As if the virus was on the side of the ongoing survival of all interconnected life forms on the planet, not just homo sapiens.

We would never have chosen what happened to us, and it was no gift, but certain lessons became available to us through it. And those lessons seem worth trying to spell out now. Firstly, the work of being human means learning to pay attention, to find out what really matters about human flourishing, and pay attention to what matters here and now; secondly, we were being told to learn to be patient, not a quality that we find easy: be patient, and find out what it is that really counts, don’t just grab for something because it is there or because someone else has it – not everything we think we need, or we’re told we must have, do we really need.

So: pay attention to what matters; cultivate patience; and thirdly, keep a humble eye on your dependence on your body – remember that your body is vulnerable, it will wear out and you will die, but while you can still breathe, appreciate it, treasure it,  it is carrying your life forward moment by moment.  

 

 

 

I was wrong about BC and AC – for most of us, most of the time, it’s as if Covid was just a blip, an inconvenience, that we have put behind us.

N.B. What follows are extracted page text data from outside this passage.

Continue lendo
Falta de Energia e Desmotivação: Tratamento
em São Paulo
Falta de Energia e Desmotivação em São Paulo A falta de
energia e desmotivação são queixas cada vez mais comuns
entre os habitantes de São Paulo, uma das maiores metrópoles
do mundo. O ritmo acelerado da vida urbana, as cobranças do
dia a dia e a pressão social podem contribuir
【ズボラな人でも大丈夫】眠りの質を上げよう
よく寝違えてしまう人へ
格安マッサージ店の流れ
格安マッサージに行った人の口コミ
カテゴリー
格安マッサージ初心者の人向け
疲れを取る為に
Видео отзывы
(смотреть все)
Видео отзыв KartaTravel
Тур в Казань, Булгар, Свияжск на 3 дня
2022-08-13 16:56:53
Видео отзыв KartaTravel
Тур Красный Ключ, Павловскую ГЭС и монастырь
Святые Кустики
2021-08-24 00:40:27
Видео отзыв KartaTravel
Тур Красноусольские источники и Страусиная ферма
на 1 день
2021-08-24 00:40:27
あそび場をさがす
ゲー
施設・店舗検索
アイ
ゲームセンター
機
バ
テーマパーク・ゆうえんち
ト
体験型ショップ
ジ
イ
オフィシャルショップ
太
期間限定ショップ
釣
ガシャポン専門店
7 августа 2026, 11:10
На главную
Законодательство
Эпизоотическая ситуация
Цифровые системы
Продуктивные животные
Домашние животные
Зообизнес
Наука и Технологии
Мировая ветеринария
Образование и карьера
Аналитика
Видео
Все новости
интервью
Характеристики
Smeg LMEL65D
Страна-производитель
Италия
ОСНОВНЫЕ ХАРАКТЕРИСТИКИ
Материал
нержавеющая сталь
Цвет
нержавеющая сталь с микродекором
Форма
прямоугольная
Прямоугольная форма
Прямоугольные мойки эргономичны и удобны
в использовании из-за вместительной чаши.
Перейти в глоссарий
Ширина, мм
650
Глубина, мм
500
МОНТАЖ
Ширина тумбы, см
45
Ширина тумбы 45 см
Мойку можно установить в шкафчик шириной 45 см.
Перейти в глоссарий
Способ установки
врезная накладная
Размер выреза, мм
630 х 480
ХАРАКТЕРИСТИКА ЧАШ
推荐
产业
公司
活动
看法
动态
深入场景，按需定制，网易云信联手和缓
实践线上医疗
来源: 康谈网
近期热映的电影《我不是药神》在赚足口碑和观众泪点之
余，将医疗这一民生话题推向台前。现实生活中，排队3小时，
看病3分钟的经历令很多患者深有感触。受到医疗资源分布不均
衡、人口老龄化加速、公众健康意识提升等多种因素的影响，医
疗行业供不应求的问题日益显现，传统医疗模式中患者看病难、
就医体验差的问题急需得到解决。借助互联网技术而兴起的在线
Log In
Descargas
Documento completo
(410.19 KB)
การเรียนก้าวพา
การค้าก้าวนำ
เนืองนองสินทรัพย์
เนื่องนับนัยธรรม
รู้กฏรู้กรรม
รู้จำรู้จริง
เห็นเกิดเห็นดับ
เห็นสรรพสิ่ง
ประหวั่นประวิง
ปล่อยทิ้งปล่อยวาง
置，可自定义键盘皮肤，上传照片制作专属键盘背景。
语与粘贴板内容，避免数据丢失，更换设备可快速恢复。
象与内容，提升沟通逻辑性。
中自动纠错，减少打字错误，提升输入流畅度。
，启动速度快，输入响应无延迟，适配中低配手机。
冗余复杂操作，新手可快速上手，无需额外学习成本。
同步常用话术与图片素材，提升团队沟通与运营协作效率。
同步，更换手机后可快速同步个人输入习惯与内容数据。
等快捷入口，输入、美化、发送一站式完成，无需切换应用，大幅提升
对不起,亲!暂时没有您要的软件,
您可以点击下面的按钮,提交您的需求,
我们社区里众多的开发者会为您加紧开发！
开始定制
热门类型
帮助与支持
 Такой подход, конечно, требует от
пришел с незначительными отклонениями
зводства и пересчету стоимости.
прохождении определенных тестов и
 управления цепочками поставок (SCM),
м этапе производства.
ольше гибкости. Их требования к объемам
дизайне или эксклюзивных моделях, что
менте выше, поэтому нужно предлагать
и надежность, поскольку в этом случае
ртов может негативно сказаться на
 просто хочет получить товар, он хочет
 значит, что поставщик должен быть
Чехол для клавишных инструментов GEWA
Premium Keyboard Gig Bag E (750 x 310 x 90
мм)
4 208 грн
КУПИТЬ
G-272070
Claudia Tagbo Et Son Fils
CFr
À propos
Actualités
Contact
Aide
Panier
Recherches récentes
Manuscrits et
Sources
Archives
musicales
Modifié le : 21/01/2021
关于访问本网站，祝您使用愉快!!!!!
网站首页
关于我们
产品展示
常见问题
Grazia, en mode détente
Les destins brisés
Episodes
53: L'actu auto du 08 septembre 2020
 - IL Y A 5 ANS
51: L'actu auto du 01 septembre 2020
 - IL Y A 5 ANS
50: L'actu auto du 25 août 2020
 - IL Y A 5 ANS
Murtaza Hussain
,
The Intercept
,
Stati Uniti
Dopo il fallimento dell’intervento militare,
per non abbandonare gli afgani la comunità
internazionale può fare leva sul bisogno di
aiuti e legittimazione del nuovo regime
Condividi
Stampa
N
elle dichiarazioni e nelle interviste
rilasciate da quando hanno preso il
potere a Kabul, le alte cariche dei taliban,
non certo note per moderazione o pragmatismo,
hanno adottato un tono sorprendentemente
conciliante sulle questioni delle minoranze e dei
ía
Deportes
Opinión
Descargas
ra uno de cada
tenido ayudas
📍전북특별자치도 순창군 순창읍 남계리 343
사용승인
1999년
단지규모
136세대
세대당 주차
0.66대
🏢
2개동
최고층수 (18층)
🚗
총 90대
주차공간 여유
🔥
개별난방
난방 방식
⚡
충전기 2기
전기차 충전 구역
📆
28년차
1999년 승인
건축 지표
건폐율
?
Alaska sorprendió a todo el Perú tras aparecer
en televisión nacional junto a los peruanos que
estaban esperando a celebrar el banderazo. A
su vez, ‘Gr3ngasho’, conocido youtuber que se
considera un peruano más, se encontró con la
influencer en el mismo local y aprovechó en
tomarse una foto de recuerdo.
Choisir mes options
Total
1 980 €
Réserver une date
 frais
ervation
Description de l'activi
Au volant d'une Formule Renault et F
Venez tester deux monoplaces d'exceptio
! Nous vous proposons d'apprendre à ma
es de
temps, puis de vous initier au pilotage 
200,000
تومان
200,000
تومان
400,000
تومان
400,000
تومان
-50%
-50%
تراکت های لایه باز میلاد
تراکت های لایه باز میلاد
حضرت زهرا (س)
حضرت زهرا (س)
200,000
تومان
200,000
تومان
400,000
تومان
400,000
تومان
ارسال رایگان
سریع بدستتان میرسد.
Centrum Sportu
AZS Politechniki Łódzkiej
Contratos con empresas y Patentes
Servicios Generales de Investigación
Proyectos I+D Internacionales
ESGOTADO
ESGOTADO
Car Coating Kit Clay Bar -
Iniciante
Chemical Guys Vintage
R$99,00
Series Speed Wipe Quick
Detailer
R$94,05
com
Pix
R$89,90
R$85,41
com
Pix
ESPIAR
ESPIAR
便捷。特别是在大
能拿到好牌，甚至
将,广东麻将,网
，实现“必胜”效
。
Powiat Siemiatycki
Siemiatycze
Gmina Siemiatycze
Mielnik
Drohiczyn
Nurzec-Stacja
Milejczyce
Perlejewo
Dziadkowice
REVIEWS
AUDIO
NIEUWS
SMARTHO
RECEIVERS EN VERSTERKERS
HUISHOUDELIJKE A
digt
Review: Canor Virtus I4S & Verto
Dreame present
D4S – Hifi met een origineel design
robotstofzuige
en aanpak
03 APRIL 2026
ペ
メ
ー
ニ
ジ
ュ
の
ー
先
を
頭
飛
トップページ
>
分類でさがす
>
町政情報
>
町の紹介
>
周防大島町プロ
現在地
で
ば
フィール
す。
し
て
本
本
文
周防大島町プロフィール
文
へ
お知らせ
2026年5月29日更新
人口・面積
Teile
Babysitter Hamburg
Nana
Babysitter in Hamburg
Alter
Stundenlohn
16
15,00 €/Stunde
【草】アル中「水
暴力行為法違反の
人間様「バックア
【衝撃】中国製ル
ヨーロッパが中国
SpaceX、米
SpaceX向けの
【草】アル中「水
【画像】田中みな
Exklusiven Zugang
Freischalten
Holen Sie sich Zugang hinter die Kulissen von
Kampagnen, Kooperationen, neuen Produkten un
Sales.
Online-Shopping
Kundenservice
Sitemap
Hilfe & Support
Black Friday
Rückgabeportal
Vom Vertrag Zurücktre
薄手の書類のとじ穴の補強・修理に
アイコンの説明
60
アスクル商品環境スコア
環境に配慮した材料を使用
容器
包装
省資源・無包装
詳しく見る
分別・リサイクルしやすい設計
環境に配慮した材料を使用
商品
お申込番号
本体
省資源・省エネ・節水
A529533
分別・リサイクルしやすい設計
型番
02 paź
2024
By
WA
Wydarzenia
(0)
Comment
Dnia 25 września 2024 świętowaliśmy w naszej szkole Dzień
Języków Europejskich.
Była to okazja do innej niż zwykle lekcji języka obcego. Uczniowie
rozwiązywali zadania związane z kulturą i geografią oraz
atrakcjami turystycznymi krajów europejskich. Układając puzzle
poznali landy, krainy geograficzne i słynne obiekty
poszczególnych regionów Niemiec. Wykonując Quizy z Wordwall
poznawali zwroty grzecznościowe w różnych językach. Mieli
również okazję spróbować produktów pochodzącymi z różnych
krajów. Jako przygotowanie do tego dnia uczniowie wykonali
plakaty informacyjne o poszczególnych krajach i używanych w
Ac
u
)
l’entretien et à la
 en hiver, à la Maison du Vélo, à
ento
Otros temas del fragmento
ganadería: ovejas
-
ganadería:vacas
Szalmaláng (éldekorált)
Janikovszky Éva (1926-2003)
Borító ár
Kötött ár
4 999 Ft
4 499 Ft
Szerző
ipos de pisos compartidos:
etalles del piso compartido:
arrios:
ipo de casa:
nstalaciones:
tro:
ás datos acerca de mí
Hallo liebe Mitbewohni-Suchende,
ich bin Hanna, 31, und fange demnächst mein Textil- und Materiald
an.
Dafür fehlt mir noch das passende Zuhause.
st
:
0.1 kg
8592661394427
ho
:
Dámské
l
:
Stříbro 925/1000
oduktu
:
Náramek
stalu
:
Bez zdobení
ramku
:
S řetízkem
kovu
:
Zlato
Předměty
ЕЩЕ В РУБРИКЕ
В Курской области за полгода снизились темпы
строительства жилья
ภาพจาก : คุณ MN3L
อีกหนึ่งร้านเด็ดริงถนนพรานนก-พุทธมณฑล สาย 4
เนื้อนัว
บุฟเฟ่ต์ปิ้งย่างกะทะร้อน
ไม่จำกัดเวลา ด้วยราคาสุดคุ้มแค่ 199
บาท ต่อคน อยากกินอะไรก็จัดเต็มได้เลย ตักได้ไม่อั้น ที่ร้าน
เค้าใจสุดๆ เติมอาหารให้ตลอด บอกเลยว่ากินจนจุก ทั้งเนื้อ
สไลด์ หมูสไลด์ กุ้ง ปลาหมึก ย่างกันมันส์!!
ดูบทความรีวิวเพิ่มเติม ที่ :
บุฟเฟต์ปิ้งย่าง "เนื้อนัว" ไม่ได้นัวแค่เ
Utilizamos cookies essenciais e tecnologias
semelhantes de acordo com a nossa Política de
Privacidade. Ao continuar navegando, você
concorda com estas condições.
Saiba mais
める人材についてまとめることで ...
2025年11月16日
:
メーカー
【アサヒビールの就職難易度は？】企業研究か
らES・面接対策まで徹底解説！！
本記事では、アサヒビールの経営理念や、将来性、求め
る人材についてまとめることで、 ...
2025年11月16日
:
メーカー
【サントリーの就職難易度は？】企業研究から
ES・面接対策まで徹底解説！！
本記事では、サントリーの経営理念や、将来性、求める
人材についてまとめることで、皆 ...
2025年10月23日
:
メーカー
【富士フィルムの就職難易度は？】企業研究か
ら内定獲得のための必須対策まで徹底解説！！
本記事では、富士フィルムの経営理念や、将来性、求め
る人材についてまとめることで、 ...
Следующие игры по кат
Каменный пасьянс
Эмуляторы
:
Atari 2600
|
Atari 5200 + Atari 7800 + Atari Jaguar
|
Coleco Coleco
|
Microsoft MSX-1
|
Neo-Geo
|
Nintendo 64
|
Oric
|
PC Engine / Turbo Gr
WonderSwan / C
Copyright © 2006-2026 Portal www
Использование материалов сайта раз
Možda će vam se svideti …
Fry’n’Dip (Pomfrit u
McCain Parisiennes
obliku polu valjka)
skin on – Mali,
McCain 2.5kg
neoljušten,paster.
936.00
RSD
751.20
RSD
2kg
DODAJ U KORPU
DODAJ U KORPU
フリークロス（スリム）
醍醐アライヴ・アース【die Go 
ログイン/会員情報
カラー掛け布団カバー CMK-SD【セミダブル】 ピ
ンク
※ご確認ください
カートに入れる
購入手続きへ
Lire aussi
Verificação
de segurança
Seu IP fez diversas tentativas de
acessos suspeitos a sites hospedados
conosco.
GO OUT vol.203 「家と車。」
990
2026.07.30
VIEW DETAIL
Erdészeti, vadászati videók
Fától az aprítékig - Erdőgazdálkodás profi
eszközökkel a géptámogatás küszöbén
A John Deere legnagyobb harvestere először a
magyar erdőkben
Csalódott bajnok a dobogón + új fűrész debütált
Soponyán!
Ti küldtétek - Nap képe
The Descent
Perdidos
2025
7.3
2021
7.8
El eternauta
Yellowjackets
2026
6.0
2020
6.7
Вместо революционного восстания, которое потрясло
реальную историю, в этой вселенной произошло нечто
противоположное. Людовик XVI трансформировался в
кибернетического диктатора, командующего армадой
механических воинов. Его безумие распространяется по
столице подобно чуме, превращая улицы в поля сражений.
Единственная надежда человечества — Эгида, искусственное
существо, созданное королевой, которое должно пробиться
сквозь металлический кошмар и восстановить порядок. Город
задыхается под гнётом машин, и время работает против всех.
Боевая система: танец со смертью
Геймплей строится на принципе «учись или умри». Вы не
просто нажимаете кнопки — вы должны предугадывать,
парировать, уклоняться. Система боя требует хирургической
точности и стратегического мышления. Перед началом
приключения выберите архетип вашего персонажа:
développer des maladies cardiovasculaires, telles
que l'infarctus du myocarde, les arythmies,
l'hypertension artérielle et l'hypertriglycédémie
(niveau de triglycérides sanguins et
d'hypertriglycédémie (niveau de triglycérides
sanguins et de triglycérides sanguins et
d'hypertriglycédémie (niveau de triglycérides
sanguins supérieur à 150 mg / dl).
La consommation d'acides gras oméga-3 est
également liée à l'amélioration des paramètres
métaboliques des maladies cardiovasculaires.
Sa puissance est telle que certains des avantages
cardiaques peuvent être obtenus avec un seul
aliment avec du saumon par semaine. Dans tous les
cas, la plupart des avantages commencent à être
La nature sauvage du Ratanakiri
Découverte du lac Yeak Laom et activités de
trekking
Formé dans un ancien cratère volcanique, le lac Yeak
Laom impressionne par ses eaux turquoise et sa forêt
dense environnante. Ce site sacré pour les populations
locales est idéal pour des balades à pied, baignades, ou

Life has gone back to so-called ‘normal’. Of course if you lost loved ones, or if you are still suffering from the complex aftereffects of long Covid, it’s not just a blip. But so little has really changed – work patterns, to some extent; and yes there’s been a knock-on effect for schoolchildren and students. But that glimpse of another world to live in – where has that gone?

It’s as if that year, before the vaccines, the year of living more frugally, more simply, more focused on what really mattered – that tantalising intimation of other possibilities than the derangements of late capitalism – the door to an alternative way of living and being has closed almost shut. But maybe we can peek back in again – my own uncomfortable debilitating brush with Covid these last few weeks has prompted me to look back in and wonder what might have been lost.   

I would never describe Covid as a gift, but collectively it was an opportunity. Can we still salvage something from it? After all, I think I am not alone in feeling something was missed. There was an extraordinary YouGov survey done in that first 6 months, in the UK, where people cited the air quality and the wildlife and the closer social bonds and other factors and 85% of those questioned said they wanted to retain at least some of the changes wrought by the pandemic. Fewer that 1 in 10 wanted to return to the status quo ante. So what are we doing with that knowledge, those wishes, and hopes?  I don’t believe they have been lost. We need to keep that door ajar. Glimpses of another way of living don’t come along that often.

[based on a sermon at Finchley Reform Synagogue, January 4th, 2025]

1 comment:

  1. Very powerful words, Howard, which I hope will encourage your readers to stop and reflect and respond to the possibilities that these past years have given us. It cannot be "business as usual" in a world that is facing so many existential threats. Thank you for once again touching my heart and mind.